» ACTIVITÉS
1. Dans l'article sur la condamnation de Nicolas Sarkozy, quelle peine de prison le Parquet national financier avait-il demandée ?
2. Reprenez l'article sur la condamnation de Nicolas Sarkozy après sa dernière phrase et écrivez-en la suite.
━━━ EXTRAIT DU DOCUMENT ━━━
Le 25 septembre 2025, le tribunal correctionnel de Paris a rendu son verdict dans l’affaire du financement libyen de la campagne présidentielle de Nicolas Sarkozy en 2007. L’ex-président a été reconnu coupable d’association de malfaiteurs, mais relaxé des faits de financement illégal de campagne et de corruption. Cette condamnation intervient après une longue enquête et plusieurs rebondissements judiciaires.
Une condamnation lourde mais partielle
Le tribunal a condamné Nicolas Sarkozy à cinq ans de prison ferme, accompagnés d’un mandat de dépôt différé et d’une exécution provisoire. Il a également été condamné à une amende de 100 000 euros et à une inéligibilité de cinq ans, ainsi qu’à une interdiction des droits civiques, civils et de famille pendant la même durée, précise Le Monde. Ces peines sont moins sévères que celles requises par le Parquet national financier, qui avait demandé sept ans de prison et 300 000 euros d’amende. Le tribunal a estimé que les faits constituaient une « gravité exceptionnelle » et qu’un mandat de dépôt était nécessaire pour préserver la confiance des citoyens dans les institutions publiques .
━━━ DONNÉES SOURCES ━━━
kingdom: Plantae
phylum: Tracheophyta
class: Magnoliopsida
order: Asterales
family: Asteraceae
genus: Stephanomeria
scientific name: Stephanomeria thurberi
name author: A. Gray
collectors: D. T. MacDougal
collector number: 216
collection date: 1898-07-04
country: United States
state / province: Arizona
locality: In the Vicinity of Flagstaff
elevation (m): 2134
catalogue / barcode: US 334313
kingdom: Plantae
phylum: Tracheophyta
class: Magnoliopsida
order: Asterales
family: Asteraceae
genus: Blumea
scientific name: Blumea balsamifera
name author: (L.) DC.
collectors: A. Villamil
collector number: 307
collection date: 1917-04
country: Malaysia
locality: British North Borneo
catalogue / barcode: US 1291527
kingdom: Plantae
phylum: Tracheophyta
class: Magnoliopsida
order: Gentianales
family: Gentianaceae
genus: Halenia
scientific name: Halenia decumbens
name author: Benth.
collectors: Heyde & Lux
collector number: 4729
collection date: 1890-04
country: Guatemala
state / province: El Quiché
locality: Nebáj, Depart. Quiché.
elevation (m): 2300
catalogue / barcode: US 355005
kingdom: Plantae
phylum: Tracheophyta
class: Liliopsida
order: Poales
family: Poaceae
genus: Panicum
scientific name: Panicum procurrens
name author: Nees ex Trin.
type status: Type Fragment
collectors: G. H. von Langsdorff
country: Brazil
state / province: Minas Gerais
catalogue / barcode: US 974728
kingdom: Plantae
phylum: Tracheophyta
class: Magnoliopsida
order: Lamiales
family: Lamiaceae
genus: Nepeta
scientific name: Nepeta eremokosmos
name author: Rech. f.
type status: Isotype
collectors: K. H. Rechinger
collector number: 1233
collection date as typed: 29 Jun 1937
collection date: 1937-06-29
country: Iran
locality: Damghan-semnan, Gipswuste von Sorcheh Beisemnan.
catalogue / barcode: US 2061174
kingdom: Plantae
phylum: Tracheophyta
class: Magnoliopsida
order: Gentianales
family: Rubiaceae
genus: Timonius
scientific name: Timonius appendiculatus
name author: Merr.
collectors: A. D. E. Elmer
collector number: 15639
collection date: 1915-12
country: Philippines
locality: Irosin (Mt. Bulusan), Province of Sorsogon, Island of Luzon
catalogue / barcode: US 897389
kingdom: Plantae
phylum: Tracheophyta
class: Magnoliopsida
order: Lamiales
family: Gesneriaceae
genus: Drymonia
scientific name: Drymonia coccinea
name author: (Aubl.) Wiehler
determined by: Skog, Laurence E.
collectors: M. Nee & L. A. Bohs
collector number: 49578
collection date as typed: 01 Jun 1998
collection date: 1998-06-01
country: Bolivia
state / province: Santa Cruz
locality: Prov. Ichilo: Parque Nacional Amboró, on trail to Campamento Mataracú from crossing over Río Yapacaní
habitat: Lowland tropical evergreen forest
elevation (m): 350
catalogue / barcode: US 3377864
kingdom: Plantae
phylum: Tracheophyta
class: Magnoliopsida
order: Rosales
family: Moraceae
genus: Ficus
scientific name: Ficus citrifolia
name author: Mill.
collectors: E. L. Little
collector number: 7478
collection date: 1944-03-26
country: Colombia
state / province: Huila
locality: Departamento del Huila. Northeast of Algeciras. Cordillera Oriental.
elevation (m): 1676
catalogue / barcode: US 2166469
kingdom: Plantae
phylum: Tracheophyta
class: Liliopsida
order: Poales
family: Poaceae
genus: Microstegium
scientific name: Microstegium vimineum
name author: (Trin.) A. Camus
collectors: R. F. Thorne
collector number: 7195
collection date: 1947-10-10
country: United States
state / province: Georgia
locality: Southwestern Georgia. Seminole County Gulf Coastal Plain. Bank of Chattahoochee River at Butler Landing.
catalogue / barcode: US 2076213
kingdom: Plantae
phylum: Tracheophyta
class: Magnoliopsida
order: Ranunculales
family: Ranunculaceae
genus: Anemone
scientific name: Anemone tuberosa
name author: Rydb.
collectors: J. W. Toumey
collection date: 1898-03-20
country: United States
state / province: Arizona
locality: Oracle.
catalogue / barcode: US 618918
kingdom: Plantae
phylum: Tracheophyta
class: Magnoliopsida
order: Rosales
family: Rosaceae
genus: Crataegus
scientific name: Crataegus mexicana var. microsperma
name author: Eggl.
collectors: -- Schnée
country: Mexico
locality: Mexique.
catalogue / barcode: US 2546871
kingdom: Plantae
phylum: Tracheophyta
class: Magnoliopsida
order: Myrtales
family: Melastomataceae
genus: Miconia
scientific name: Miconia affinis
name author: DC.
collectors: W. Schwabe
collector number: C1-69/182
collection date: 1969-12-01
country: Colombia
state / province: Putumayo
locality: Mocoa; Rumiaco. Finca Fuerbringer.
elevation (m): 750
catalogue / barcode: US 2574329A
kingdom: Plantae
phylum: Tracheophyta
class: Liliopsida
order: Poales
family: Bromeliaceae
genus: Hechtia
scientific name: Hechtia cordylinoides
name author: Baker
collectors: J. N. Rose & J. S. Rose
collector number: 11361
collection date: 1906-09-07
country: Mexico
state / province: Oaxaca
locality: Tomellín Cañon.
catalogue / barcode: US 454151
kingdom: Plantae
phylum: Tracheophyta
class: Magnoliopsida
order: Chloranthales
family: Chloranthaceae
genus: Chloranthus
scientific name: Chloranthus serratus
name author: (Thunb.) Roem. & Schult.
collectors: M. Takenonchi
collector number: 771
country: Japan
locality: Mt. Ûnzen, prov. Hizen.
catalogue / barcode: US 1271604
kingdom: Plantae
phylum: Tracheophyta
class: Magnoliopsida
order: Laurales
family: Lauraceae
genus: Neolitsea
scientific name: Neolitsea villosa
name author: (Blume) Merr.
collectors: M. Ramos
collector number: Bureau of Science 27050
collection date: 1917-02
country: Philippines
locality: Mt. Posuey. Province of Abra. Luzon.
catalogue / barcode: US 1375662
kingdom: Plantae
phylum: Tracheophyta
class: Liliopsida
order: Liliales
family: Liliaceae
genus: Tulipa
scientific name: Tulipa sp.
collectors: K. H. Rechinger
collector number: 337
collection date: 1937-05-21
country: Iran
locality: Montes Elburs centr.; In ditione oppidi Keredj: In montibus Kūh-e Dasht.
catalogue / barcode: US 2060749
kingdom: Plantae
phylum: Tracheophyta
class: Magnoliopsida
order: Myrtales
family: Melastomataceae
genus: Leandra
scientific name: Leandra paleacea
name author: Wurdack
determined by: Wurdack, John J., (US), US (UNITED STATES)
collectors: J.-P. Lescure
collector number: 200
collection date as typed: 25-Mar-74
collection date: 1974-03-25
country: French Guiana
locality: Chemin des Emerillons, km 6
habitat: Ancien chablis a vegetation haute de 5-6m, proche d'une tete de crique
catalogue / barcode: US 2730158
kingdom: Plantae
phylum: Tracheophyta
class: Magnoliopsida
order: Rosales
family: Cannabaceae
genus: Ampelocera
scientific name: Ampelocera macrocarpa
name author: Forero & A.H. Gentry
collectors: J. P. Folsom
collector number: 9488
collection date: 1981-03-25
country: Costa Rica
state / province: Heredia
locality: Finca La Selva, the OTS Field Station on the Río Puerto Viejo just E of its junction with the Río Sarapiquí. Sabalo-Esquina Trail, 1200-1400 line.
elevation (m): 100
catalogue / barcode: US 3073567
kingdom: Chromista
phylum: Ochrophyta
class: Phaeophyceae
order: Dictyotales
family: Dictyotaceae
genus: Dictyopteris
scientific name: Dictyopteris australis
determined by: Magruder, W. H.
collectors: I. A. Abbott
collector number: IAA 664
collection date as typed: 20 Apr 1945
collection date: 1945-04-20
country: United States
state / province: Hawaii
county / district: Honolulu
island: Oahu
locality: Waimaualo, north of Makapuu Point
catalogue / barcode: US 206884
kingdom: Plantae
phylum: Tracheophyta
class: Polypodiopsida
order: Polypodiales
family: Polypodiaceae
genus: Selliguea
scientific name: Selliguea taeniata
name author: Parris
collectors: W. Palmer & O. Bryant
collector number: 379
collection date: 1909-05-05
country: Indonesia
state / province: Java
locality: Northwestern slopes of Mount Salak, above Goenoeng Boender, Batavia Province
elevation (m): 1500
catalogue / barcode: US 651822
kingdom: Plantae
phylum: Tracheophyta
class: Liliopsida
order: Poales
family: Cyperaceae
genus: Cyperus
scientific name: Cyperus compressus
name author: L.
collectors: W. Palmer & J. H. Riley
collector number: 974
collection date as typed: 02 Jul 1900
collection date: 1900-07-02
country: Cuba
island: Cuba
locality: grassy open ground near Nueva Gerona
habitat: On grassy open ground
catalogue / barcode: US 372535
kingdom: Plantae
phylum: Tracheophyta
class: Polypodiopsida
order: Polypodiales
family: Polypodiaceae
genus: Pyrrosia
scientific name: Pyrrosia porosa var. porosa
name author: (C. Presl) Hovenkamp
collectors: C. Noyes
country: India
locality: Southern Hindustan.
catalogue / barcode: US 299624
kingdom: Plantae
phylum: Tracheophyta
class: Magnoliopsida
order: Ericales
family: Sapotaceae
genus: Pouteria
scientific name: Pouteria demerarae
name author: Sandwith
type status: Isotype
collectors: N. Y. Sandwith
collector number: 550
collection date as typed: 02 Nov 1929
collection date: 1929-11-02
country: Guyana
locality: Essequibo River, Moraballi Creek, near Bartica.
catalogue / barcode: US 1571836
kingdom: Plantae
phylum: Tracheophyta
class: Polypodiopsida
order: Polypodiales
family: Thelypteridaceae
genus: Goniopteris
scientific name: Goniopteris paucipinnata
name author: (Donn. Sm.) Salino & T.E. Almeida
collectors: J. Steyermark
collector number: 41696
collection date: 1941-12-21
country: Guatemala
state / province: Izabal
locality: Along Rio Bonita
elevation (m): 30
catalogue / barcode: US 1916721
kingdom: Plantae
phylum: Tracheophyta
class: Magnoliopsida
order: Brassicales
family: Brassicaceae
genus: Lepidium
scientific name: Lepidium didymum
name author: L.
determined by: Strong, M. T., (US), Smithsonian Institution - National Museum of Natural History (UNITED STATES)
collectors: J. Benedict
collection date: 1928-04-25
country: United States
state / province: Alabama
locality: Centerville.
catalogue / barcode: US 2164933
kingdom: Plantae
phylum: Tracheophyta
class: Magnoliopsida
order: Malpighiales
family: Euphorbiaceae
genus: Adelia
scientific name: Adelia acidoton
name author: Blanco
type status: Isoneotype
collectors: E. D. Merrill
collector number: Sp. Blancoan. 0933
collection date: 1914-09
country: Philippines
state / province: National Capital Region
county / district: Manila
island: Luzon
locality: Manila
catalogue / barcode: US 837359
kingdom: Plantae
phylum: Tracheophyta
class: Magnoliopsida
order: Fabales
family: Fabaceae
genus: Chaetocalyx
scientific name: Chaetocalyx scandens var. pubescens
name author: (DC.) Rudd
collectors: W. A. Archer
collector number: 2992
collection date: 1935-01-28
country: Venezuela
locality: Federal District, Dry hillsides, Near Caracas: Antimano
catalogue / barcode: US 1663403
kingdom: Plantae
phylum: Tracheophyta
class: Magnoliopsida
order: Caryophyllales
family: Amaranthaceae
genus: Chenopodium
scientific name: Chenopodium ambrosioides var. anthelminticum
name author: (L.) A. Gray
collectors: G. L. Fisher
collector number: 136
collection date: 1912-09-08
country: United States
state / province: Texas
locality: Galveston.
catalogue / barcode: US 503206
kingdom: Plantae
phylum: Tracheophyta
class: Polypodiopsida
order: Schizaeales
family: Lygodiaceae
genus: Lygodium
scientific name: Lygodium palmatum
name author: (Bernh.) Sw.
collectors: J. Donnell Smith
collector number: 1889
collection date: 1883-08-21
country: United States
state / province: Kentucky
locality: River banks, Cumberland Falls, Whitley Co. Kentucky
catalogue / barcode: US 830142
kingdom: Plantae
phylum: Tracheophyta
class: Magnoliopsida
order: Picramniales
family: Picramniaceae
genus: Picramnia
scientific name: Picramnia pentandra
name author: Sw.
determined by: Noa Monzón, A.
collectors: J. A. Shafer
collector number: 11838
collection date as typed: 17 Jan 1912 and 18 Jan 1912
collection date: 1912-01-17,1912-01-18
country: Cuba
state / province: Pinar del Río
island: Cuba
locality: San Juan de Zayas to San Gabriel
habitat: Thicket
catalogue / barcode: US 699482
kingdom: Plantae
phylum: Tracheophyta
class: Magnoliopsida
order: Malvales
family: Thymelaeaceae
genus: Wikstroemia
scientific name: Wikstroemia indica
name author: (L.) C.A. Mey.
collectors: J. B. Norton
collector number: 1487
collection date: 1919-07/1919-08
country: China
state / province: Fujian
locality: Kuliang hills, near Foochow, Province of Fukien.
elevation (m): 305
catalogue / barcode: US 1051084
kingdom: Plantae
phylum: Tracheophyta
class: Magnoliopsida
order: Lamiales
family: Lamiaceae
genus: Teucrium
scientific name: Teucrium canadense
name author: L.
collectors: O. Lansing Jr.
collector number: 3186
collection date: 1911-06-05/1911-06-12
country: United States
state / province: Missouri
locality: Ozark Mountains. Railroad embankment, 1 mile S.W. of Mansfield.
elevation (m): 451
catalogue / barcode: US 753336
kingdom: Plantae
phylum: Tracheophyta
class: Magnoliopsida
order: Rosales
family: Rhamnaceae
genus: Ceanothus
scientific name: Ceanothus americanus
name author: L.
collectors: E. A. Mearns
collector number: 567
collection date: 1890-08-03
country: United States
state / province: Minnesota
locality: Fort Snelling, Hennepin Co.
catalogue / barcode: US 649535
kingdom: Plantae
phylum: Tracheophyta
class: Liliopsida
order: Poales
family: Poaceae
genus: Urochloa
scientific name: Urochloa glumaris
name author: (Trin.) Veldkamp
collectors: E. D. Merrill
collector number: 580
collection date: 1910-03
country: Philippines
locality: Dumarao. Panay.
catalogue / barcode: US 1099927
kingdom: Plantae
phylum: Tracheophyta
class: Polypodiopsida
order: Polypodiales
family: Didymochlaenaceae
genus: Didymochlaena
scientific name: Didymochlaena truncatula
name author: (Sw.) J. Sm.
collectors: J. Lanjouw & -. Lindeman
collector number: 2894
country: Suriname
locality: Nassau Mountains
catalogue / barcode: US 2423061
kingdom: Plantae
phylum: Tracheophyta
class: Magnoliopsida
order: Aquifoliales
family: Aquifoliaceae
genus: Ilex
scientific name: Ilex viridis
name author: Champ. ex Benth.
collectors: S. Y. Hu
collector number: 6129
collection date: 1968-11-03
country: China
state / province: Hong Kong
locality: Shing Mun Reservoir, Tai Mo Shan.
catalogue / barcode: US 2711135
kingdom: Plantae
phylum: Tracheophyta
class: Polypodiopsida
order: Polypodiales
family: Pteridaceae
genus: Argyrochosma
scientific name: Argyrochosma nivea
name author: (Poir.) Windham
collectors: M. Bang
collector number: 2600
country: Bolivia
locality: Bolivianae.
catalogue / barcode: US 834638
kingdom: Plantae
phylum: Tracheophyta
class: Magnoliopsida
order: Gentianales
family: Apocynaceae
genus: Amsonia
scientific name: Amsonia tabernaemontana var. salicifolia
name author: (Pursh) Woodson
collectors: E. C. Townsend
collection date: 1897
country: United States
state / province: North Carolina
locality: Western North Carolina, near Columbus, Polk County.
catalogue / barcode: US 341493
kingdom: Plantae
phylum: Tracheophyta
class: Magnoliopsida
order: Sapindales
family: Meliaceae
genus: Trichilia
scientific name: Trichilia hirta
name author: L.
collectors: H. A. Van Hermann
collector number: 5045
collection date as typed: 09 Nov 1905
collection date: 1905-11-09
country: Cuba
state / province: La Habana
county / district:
━━━
» CORRIGÉ DES TÂCHES
1. Sept ans de prison.

2.
Le rôle de Nicolas Sarkozy dans l’affaire
Selon le tribunal, Nicolas Sarkozy a laissé ses proches collaborateurs, Claude Guéant et Brice Hortefeux, ainsi que l’intermédiaire Ziad Takieddine, négocier des soutiens financiers du régime libyen pour sa campagne présidentielle, relève Le Parisien. Il a également rencontré de manière officieuse Abdallah Senoussi, beau-frère de Kadhafi, lors de voyages officiels. Cependant, le tribunal n’a pas retenu les faits de financement illégal de campagne et de corruption, estimant qu’il n’y avait pas suffisamment de preuves pour les établir.
Réactions et perspectives
Nicolas Sarkozy a immédiatement annoncé son intention de faire appel de la décision, qualifiant le jugement d’« injuste » et de « scandale », rapporte Le Point. Il a déclaré : « S’ils veulent que je dorme en prison, je dormirai en prison, mais la tête haute, je suis innocent ». Cette condamnation a également provoqué des réactions politiques, certains saluant la décision de justice, tandis que d’autres y voient une instrumentalisation politique.